[THE PROBLEM]: Print each line from the start of the records below up through the line where "runtime med egen värd" is found, exactly as given.

━━━ SOURCE MATERIAL ━━━

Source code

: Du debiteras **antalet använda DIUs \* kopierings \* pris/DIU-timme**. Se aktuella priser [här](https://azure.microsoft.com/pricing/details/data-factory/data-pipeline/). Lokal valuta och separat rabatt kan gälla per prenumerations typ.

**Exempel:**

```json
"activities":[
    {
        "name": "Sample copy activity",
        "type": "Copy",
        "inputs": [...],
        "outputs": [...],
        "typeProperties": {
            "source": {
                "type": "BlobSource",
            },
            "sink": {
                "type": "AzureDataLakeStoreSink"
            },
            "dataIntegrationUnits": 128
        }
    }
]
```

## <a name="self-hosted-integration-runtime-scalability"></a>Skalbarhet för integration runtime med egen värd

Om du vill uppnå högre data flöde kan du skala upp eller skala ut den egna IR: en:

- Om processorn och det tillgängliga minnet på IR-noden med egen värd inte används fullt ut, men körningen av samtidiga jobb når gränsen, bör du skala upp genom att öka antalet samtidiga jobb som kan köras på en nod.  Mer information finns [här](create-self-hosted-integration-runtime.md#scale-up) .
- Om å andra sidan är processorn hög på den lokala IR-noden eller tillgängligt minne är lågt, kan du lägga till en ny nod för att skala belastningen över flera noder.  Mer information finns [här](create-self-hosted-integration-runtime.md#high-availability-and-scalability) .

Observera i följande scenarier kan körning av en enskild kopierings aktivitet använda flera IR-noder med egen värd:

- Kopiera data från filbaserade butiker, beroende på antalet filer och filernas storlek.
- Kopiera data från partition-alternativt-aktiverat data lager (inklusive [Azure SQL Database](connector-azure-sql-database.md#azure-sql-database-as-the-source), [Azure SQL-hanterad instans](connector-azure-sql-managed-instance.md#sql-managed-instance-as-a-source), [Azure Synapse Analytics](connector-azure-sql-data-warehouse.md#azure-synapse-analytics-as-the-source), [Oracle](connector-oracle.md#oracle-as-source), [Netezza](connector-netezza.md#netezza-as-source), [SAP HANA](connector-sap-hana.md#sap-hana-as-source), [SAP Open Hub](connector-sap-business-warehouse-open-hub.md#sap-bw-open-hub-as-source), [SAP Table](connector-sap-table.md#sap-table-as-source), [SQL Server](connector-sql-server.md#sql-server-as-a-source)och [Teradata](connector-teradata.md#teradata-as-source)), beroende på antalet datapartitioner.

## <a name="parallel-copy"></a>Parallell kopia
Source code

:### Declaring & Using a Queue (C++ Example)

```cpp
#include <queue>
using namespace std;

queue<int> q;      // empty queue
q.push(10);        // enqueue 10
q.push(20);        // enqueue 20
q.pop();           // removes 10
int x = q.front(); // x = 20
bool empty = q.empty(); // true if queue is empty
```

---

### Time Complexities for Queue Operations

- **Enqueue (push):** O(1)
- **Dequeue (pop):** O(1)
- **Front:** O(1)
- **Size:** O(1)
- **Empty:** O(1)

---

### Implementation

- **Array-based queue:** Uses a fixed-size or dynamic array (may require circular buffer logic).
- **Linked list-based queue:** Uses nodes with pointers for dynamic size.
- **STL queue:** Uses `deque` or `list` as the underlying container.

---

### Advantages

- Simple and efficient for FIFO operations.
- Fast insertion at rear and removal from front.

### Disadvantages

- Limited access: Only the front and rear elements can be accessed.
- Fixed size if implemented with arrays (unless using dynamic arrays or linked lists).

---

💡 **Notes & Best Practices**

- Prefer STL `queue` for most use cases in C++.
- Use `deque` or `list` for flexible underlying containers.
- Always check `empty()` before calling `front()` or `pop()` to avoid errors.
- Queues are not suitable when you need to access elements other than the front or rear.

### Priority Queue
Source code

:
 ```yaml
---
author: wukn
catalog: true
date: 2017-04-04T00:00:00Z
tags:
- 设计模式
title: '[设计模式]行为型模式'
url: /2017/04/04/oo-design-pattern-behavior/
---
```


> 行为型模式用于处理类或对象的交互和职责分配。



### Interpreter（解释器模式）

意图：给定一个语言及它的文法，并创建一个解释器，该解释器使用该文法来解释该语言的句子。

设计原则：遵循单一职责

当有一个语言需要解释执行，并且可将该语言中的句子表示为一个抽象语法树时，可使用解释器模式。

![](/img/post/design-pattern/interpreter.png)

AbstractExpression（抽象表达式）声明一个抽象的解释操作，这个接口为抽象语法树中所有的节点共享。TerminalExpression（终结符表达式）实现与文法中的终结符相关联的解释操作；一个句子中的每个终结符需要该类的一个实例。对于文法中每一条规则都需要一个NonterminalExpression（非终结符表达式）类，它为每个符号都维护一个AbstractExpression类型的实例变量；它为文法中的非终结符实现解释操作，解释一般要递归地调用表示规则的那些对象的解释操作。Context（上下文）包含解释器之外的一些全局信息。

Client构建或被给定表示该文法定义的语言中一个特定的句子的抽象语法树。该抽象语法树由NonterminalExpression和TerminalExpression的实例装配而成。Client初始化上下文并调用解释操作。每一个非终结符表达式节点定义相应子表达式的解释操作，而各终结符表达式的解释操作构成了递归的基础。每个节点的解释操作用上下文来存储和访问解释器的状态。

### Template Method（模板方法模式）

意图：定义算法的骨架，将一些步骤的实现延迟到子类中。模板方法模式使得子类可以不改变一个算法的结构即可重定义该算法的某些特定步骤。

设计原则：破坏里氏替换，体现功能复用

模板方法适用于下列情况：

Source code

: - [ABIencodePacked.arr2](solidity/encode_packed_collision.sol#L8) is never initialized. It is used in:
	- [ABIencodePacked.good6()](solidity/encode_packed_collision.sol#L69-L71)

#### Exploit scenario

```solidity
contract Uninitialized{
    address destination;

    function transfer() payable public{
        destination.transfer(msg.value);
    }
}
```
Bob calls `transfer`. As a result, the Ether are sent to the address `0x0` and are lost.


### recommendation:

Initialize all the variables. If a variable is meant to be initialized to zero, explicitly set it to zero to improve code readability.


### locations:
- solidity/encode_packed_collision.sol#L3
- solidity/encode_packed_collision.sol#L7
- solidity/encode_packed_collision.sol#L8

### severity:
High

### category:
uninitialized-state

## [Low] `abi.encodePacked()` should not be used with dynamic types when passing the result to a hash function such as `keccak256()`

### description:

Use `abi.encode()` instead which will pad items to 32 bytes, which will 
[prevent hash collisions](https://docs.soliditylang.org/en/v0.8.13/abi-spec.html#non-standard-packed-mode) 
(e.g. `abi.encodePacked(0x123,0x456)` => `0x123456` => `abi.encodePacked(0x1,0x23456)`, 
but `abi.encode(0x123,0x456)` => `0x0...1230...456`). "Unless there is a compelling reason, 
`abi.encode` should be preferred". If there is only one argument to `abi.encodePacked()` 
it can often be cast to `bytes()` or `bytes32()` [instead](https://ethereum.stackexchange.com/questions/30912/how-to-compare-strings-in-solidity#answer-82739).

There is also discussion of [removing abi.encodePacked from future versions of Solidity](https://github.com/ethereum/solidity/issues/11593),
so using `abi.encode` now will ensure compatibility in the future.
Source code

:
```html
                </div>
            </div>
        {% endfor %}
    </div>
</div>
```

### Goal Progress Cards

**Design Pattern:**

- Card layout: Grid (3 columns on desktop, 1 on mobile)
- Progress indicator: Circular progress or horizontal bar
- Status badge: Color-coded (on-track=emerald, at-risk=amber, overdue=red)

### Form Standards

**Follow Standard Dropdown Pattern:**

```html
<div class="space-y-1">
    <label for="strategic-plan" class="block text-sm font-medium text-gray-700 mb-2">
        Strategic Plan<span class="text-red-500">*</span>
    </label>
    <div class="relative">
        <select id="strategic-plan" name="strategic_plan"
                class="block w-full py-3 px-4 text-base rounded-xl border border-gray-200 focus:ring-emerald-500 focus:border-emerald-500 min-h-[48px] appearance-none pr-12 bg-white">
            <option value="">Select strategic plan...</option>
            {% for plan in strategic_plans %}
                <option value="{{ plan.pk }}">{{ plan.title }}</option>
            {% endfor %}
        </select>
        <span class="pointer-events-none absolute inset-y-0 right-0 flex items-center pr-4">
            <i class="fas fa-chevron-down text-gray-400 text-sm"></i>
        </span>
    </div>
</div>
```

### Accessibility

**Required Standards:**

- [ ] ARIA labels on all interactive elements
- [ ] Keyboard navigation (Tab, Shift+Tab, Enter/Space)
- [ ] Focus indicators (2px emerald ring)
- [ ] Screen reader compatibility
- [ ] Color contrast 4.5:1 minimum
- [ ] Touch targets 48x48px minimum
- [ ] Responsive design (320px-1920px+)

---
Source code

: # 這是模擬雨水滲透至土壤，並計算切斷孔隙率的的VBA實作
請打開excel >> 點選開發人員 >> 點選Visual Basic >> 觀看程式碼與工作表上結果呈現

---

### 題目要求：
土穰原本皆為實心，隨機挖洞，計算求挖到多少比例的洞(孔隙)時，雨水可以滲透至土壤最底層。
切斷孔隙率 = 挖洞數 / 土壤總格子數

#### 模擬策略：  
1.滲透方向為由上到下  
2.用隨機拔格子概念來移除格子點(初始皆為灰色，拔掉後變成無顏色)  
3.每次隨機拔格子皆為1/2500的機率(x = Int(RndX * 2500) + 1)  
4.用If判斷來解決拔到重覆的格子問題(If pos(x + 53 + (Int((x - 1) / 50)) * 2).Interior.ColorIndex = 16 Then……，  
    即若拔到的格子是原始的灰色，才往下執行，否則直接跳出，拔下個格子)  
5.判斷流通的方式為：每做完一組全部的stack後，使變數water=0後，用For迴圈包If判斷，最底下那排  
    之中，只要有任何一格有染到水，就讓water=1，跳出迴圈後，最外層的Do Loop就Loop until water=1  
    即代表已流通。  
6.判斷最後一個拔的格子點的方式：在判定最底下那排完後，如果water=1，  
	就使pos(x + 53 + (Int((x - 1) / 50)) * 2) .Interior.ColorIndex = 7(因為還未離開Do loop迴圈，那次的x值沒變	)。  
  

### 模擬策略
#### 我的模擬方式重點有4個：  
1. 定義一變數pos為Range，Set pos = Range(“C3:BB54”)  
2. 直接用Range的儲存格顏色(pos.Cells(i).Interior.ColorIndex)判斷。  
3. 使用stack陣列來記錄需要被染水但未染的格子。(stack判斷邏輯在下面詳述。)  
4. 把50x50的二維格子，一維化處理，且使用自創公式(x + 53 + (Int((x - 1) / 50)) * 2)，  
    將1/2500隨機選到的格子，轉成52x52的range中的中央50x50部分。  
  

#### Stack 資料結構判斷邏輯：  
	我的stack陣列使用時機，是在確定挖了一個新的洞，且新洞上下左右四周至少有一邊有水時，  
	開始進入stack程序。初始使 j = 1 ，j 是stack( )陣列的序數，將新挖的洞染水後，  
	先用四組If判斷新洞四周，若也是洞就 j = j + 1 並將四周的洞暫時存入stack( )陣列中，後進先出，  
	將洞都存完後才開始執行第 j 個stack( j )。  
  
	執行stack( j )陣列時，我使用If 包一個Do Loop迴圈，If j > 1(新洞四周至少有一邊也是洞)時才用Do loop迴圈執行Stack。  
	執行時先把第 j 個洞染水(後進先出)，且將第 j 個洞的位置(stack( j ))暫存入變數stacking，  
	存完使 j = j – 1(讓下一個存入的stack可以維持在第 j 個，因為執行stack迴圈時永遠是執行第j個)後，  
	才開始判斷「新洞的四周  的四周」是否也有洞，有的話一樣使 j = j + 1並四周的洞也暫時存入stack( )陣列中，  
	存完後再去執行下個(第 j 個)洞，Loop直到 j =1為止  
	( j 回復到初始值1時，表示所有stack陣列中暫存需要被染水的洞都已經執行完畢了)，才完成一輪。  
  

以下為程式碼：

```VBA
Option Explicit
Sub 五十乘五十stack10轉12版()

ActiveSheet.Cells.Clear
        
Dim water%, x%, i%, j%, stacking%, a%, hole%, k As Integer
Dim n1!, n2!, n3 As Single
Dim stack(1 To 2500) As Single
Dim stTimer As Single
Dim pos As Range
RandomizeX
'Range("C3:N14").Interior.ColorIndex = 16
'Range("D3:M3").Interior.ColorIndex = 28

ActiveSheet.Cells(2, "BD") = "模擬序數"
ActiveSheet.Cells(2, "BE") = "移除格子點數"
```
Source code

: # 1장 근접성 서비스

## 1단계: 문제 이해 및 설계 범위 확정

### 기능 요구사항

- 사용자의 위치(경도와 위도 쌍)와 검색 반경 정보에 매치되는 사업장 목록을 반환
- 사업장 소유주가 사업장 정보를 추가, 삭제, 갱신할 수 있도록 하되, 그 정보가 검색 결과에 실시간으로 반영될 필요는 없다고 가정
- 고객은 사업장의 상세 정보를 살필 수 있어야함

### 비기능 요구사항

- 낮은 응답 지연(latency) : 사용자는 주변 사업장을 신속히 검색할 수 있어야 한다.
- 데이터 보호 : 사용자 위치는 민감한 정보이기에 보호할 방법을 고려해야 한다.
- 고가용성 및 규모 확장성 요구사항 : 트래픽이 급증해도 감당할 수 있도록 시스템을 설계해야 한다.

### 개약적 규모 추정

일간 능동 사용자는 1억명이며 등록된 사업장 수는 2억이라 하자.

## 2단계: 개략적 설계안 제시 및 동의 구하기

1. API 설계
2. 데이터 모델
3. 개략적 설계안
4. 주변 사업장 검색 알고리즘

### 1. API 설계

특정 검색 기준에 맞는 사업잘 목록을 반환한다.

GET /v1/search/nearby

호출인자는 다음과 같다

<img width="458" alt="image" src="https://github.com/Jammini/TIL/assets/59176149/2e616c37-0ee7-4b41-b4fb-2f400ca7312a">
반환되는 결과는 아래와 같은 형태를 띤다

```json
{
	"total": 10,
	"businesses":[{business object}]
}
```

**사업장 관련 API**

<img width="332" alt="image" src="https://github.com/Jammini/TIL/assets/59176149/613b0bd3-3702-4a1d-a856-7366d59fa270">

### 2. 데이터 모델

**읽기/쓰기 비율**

━━━

[OUTPUT OF THE EXERCISE]:
Source code

: Du debiteras **antalet använda DIUs \* kopierings \* pris/DIU-timme**. Se aktuella priser [här](https://azure.microsoft.com/pricing/details/data-factory/data-pipeline/). Lokal valuta och separat rabatt kan gälla per prenumerations typ.

**Exempel:**

```json
"activities":[
    {
        "name": "Sample copy activity",
        "type": "Copy",
        "inputs": [...],
        "outputs": [...],
        "typeProperties": {
            "source": {
                "type": "BlobSource",
            },
            "sink": {
                "type": "AzureDataLakeStoreSink"
            },
            "dataIntegrationUnits": 128
        }
    }
]
```

## <a name="self-hosted-integration-runtime-scalability"></a>Skalbarhet för integration runtime med egen värd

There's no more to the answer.